Cruz will not be able to shut down the government in the immediate term after a temporary funding measure passed in Congress Wednesday, but he’ll get another chance around Christmastime. Again, he will use his platform as a presidential candidate to espouse myths that Republicans can enact their entire ideological agenda through the government funding process and win a shutdown battle over positions that are broadly unpopular. Again, he will frame Majority Leader Mitch McConnell’s and likely House Speaker Kevin McCarthy’s objections to a shutdown as a matter of weakness and “surrender politics.” Again, he will alienate all of his congressional colleagues—save his few dozen friends in the “Tortilla Coast Caucus” on the other side of the Capitol—and he will argue that it’s because they’re creatures of Washington.
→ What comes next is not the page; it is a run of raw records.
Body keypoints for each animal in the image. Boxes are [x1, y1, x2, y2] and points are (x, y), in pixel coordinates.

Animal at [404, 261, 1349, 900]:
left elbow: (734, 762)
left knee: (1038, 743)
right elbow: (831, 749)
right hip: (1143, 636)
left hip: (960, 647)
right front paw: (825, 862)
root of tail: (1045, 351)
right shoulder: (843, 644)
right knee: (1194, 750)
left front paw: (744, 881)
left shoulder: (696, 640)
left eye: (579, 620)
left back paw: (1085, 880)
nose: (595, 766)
He will tell the public that the government can work the opposite of the way it’s designed to work rather than speaking honestly. He will try to screw things up to boost his own political prospects—and he will do so knowingly.
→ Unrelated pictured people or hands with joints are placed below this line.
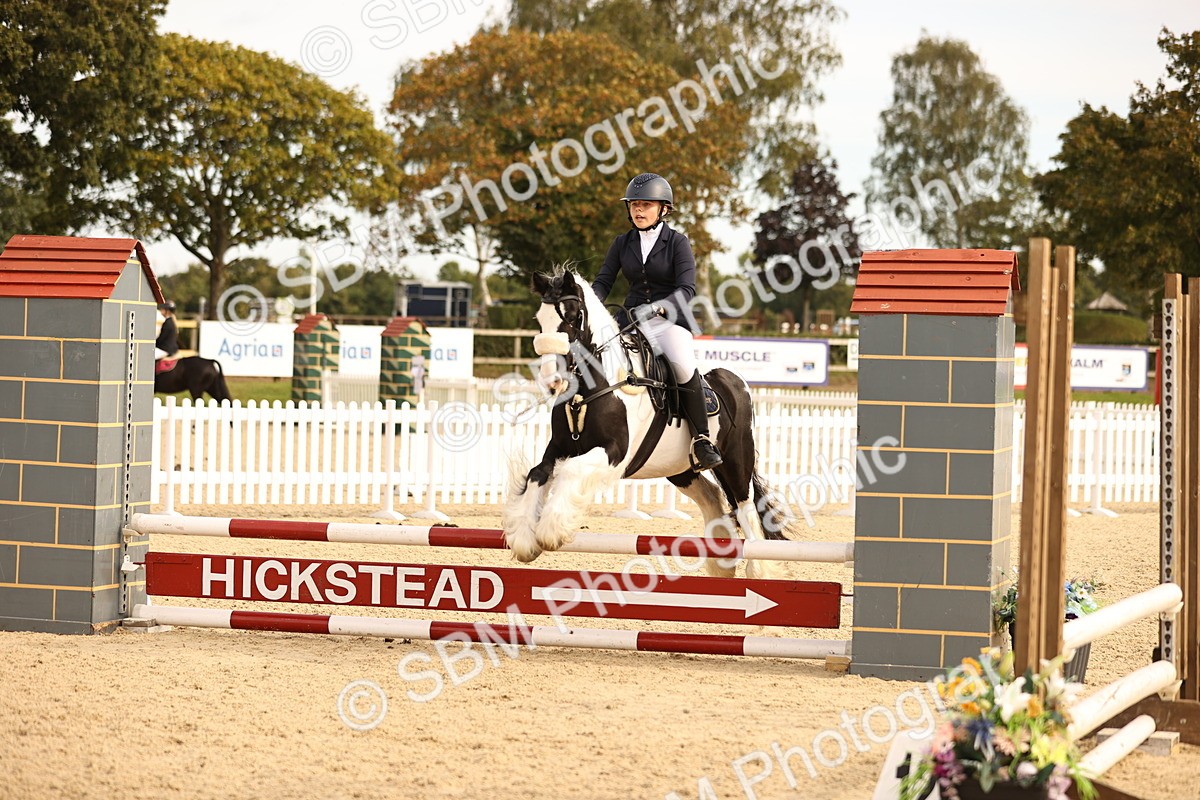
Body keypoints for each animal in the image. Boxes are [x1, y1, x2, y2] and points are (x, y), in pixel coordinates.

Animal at [502, 268, 790, 579]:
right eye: (539, 319)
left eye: (573, 316)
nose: (552, 381)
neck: (591, 389)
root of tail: (735, 381)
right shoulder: (559, 447)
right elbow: (537, 473)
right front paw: (524, 539)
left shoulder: (614, 452)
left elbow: (571, 470)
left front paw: (551, 530)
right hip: (680, 468)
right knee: (712, 495)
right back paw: (721, 563)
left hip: (736, 459)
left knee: (746, 507)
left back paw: (758, 571)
Ted Cruz is the most cynical candidate in the presidential race. Congratulations to him—it’s an achievement.

It’s one thing for Donald Trump, Bobby Jindal, or some other candidate from outside Washington to rail against congressional Republicans for not “fighting” hard enough against the simple mathematical problems that prevent them from repealing the Affordable Care Act or defunding Planned Parenthood. It’s quite another for Cruz, a sitting senator, to use his powers as an elected official to hold up the nation’s basic business on crusades that have approximately zero chance of success. If he wants to give rousing speeches on the Senate floor, fine. But the work he does to foil the Senate leadership’s plans (forcing them to develop months-long strategies to counter him), while stringing along like-minded House Republicans who maintain veto power over their own leadership, is a deeply mischievous ploy. He’s been at it a long time.
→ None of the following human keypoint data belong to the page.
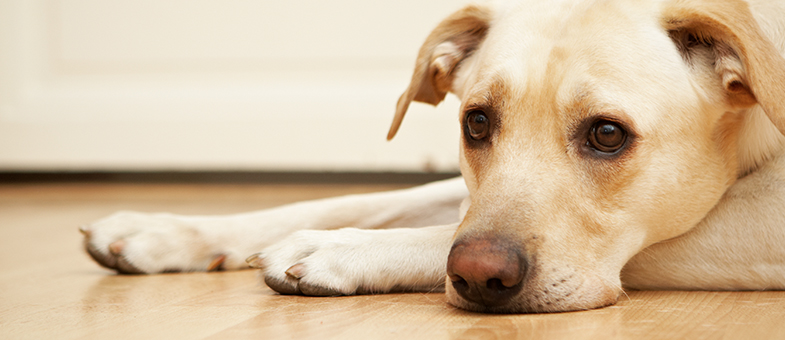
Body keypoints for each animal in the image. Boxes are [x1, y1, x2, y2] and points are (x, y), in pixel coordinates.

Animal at [79, 0, 784, 314]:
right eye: (476, 123)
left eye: (607, 135)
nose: (478, 277)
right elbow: (357, 200)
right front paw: (165, 230)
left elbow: (436, 230)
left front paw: (337, 250)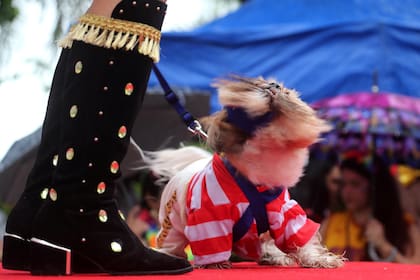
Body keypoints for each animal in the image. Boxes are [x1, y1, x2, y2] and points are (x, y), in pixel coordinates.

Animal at [141, 75, 344, 268]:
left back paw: (272, 255)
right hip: (172, 223)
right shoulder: (210, 217)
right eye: (257, 86)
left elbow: (299, 236)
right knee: (171, 242)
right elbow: (212, 242)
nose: (274, 85)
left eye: (286, 91)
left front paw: (317, 259)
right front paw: (214, 264)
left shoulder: (284, 211)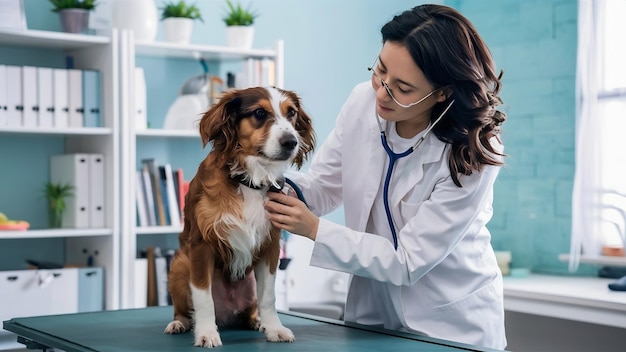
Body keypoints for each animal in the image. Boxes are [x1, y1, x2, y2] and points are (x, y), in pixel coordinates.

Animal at [163, 86, 314, 348]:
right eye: (260, 113)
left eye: (291, 113)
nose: (291, 142)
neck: (249, 179)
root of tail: (226, 316)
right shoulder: (201, 245)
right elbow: (203, 298)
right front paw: (206, 333)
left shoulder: (270, 245)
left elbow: (269, 297)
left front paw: (274, 328)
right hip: (180, 266)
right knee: (184, 309)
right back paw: (179, 323)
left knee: (251, 310)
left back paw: (258, 322)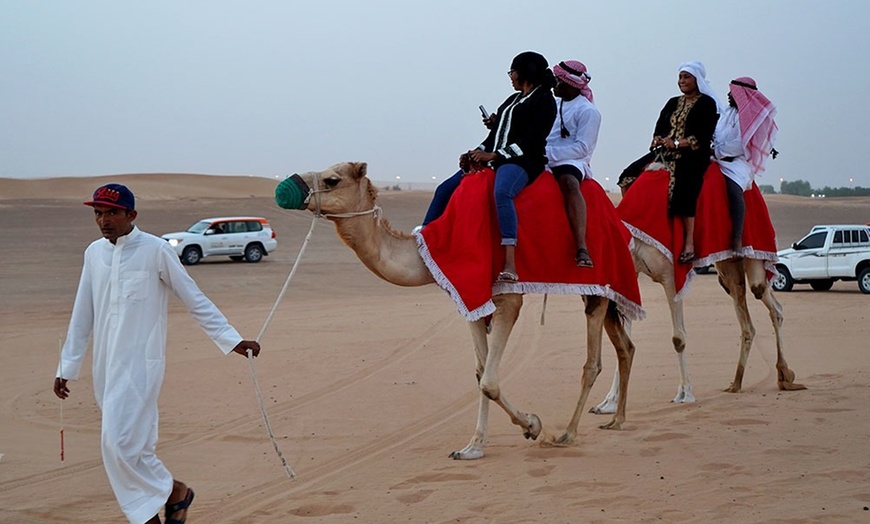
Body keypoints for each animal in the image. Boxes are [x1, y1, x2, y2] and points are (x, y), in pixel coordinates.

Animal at [286, 162, 640, 460]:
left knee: (592, 362)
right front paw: (473, 447)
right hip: (596, 291)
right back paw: (617, 419)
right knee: (625, 346)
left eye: (332, 179)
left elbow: (490, 382)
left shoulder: (507, 298)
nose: (291, 185)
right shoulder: (471, 304)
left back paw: (567, 433)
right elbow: (481, 373)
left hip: (601, 280)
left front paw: (532, 425)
What’s worse, Cruz’s entire bad-faith campaign and its tactics are based on a contradiction: that this Congress should be able to achieve Republican goals without holding the White House but Republicans need a fighter like him in the White House to achieve those goals. In a recent op-ed, Cruz attempted to directly refute the leadership position that there’s little Republicans can do without the presidency or a veto-proof Congressional majority:

If Republican majorities in Congress will acquiesce to and affirmatively fund the identical Big Government priorities that Obama supports, then what difference does it make who is in charge of Congress?

In 2010, we were told that Republicans would stand and fight if only we had a Republican House. In 2014, we were told that Republicans would stand and fight just as soon as we won a majority in the Senate and retired Harry Reid. In both instances, the American people obliged. Now we’re told that we must wait until 2017 when we have a Republican president.

Control of the House allowed Republicans to stop consideration of Obama and congressional Democrats’ legislative agenda, period. Control of the Senate has allowed them to stop consideration of Obama’s judicial nominees. Control of both houses of Congress offers Republicans excellent opportunities to draft compromise legislation with the White House on shared priorities. The reason that Republicans are unable to repeal the Affordable Care Act or defund Planned Parenthood is that they are not pieces of compromise legislation—they are unpopular positions that a Democratic president faces no pressure to sign and a Democratic Senate minority feels no pressure to allow votes on. That’s the way the imperfect American system of government is designed to work.

Ted Cruz is a bright guy. He understands that James Madison and pals didn’t design a system of government through which the party not holding the White House could achieve legislative progress by banishing federal workers to their homes for a few weeks. It is a system where the party that controls Congress is unlikely to achieve major legislative end goals that run directly counter to the president’s top priorities. But maybe Madison was just another Washington establishment coward who didn’t have the spine to fight.